Cumhurbaşkanı Recep Tayyip Erdoğan'ın çalışma ofisine dinleme cihazı konulmasına ilişkin davada, sanıklardan Sedat Zavar ve İlker Usta'ya "devletin güvenliğine ilişkin bilgileri temin etmek" ve "haberleşmenin gizliliğini ihlal"den 7 yıl altışar ay hapis cezası verildi.

Ankara 7. Ağır Ceza Mahkemesindeki duruşmaya tutuklu sanıklar Usta ve Zavar, başka suçtan tutuklu sanık eski TÜBİTAK BİLGEM Başkanı Hasan Palaz, bazı tutuksuz sanıklar ve avukatları, "müşteki" Cumhurbaşkanı Recep Tayyip Erdoğan'ın avukatları Muammer Cemaloğlu ve Burhanettin Sevencan ile "müşteki" Başbakanlık avukatı Sami Arslan Aşkın katıldı.

Mahkeme heyeti, sanıklardan Usta ve Zavar'ı "devletin güvenliğine ilişkin bilgileri temin etmek"ten altışar yıl, "haberleşmenin gizliliğini ihlal"den de 1 yıl altışar ay olmak üzere 7 yıl altışar ay hapis cezasına çarptırdı.

Ayrıca, sanıklardan eski Başbakanlık Koruma Dairesi Başkanı Mehmet Yüksel ile suç tarihinde Erdoğan'ın yakın koruma müdürlüğünü yapan Zeki Bulut ve eski TÜBİTAK BİLGEM Başkanı Palaz, Hurşit Gölbaşı, Ahmet Türer, Harun Yavuz, Seyit Saydam ve İbrahim Sarı'nın beraatine, Ali Özdoğan ve Enes Çiğci ile hakkında yakalama kararı bulunan Serhat Demir'in dosyasının ayrılmasına karar verildi.

Zavar: "Hiçbir örgütle ilgim, bağlantım yoktur"

Son sözleri sorulan sanıklardan Zavar, soruşturmayla aile birliğinin zarar gördüğünü ve işinden ihraç edildiğini söyledi.

Söz konusu ekibin içinde yer aldığını ama arama sırasında kimsenin yalnız kalamayacağını savunan Zavar, en az 3-4 kişinin bulunması gerektiğini söyledi.

Zavar, diğer sanıkların kendisi hakkında hiçbir suçlamada bulunmadığını ifade ederek, şunları dile getirdi:

"Bir hesap hareketinde adım geçti ama 3 yıl aradan sonra bu hesabın benimle alakası olmadığı ortaya çıktı. Ali Özdağ ile telefon trafiğimiz doğrudur, şube müdürü, şube müdürünü arar.
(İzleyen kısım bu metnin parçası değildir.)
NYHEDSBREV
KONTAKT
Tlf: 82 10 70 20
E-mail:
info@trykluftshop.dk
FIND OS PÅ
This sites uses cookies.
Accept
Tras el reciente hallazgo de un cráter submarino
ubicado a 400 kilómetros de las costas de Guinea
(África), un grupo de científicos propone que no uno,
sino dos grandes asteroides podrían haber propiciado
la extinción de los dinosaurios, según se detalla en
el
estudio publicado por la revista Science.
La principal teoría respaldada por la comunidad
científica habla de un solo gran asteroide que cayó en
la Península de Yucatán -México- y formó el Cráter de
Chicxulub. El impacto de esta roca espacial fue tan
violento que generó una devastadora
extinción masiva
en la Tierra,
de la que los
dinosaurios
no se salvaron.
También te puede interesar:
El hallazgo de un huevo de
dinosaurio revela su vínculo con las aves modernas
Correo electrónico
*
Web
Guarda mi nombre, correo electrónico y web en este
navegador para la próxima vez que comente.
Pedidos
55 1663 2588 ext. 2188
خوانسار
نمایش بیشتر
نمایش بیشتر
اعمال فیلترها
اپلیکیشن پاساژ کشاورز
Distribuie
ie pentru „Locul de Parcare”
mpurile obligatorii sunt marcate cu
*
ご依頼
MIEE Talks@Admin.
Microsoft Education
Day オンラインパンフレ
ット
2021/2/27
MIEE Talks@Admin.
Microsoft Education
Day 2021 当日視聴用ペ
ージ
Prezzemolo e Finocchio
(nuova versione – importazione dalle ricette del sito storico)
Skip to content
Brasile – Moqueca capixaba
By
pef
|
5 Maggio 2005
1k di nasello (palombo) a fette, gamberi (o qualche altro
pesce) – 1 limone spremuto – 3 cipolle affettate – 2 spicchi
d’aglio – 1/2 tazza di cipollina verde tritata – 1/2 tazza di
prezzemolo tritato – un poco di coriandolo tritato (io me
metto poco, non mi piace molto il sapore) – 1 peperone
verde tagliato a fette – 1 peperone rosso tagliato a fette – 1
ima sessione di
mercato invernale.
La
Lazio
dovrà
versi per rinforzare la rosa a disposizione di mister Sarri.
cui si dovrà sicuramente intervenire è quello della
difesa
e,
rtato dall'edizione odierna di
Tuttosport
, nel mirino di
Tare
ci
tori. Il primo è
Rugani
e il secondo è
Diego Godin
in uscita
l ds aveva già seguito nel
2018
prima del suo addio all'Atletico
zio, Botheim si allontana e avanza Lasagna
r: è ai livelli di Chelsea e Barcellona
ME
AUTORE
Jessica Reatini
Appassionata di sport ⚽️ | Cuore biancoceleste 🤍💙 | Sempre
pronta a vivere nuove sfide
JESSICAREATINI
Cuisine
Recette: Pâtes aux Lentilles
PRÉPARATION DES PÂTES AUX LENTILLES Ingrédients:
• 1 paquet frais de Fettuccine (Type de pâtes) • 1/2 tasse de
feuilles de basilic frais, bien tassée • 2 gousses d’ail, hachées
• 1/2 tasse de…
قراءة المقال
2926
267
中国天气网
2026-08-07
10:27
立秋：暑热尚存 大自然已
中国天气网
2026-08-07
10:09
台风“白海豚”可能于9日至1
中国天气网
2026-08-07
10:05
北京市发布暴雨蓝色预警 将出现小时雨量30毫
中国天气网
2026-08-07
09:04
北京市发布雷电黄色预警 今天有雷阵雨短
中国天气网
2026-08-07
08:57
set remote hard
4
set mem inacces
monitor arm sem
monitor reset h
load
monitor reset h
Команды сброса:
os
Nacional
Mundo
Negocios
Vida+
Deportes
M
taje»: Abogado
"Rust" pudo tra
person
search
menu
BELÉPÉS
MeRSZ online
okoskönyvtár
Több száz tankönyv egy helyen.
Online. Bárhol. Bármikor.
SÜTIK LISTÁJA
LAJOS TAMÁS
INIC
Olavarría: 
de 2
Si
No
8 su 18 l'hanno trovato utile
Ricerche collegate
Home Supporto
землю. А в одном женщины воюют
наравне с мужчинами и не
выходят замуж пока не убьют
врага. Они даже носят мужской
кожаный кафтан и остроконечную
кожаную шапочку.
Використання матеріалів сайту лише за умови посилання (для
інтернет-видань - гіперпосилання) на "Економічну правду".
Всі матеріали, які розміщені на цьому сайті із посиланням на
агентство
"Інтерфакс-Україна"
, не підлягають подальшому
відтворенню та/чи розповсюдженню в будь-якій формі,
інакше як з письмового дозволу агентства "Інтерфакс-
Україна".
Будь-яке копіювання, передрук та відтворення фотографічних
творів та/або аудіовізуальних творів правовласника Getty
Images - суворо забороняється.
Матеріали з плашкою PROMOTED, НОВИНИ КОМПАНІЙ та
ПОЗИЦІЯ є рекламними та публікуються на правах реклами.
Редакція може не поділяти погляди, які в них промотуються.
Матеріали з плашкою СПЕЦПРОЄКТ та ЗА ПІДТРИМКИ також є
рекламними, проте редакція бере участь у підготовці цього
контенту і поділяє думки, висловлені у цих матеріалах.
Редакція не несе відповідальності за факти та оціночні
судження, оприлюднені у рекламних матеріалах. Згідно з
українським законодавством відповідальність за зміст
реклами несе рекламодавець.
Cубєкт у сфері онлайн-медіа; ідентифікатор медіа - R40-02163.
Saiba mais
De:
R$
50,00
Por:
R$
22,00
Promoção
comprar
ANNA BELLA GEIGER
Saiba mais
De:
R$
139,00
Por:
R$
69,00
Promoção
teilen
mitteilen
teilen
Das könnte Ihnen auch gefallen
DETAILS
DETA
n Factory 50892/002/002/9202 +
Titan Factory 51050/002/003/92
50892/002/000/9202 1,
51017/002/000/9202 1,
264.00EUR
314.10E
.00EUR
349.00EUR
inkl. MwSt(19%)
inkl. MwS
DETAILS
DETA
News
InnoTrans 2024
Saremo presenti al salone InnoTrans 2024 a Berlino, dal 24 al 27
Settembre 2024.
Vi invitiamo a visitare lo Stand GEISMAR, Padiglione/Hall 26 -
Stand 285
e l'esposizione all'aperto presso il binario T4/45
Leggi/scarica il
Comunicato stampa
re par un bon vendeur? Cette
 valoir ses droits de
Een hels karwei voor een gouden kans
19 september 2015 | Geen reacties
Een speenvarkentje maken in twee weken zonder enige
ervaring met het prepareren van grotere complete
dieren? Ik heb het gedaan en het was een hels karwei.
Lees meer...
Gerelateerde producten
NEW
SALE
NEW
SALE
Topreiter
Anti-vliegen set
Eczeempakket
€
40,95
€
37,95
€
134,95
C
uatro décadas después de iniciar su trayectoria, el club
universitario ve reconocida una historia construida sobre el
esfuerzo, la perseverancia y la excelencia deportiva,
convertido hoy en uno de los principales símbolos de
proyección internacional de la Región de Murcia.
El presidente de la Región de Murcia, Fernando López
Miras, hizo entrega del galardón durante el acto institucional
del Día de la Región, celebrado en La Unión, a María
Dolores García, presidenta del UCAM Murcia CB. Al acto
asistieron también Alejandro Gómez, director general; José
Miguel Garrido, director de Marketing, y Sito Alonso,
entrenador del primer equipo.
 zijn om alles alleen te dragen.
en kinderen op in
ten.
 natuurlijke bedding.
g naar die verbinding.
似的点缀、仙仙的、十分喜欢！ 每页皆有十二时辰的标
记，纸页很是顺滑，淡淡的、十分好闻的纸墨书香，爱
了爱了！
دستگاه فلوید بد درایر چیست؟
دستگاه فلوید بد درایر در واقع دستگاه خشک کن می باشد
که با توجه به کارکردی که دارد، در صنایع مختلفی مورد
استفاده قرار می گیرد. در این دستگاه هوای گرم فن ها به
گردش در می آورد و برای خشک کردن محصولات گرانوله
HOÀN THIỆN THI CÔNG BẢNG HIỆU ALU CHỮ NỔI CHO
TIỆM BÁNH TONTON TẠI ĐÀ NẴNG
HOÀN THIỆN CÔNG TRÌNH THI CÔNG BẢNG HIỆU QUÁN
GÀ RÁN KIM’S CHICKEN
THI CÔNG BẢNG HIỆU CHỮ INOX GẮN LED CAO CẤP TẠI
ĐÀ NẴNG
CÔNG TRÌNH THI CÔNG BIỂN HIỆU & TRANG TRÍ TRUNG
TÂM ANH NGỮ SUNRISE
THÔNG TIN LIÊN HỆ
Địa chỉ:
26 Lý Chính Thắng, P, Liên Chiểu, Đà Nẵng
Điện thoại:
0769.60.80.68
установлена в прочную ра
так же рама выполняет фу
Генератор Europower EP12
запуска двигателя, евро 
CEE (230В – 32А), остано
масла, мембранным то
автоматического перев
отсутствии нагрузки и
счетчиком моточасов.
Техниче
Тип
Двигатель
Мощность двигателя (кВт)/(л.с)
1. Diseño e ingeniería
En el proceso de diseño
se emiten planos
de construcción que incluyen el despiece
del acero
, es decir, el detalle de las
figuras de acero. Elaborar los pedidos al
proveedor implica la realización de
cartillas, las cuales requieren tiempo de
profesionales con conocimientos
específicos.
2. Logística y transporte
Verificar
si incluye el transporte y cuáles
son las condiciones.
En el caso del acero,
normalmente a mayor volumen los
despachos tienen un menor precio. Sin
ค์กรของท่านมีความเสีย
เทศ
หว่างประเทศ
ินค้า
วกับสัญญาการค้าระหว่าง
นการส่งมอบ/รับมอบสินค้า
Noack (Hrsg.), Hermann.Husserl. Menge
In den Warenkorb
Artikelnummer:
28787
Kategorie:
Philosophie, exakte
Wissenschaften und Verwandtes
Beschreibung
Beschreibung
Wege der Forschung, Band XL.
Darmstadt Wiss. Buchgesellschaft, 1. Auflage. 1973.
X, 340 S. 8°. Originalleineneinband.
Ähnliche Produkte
Bu, gayet doğaldır. Emniyet istihbarat görevlisi olduğumuz için dosyaya eklendik ve suçlu ilan edildik. Hiçbir örgütle ilgim, bağlantım yoktur. Vatanıma bağlı biriyim ve vatan sevgimi kaybetmedim. Üzerimizde bir senaryo oynanıyor ve bu durumda en çok mağdur olan biziz."

Sanıklardan Mehmet Yüksel de görevini yaptığını, haksız zarar gördüğünü savunarak, "Eşimin işine son veridi. Teşkilatın bir yıl önce en yıldızı parlak ismiydim. 100'ün üzerinde takdir ve belgem var. Şu anda emekliyim. Uzun süre Ankara'da yaşadım. Şimdi kaldırımda selam veren yok, veren meslektaşlarım uzaktan selam veriyor. Zaten zararı göndüm" ifadesini kullandı.

'Mahkumiyet çıkan ilk dava olması açısından önemli'

Öte yandan AK Parti Afyonkarahisar Milletvekili Ali Özkaya, "böcek" davasında verilen kararın "paralel yapıyla ilgili mahkumiyet çıkan ilk dava" olması açısından önemli olduğunu, ancak "siyasi casusluk" suçundan daha ağır ceza verilmesi gerektiğini bildirdi.     

Cumhurbaşkanı Recep Tayyip Erdoğan'ın, Başbakanlığı dönemindeki çalışma ofisi ve konutuna dinleme cihazı konulmasına ilişkin davada verilen kararı değerlendiren Özkaya, milletvekili olmadan önce avukat olarak konuyu takip ettiğini belirterek, davayı, "Cumhuriyet tarihinin, belki Osmanlı ve Selçuklu'da bile en önemli casusluk olaylarından biri" olarak tanımladı.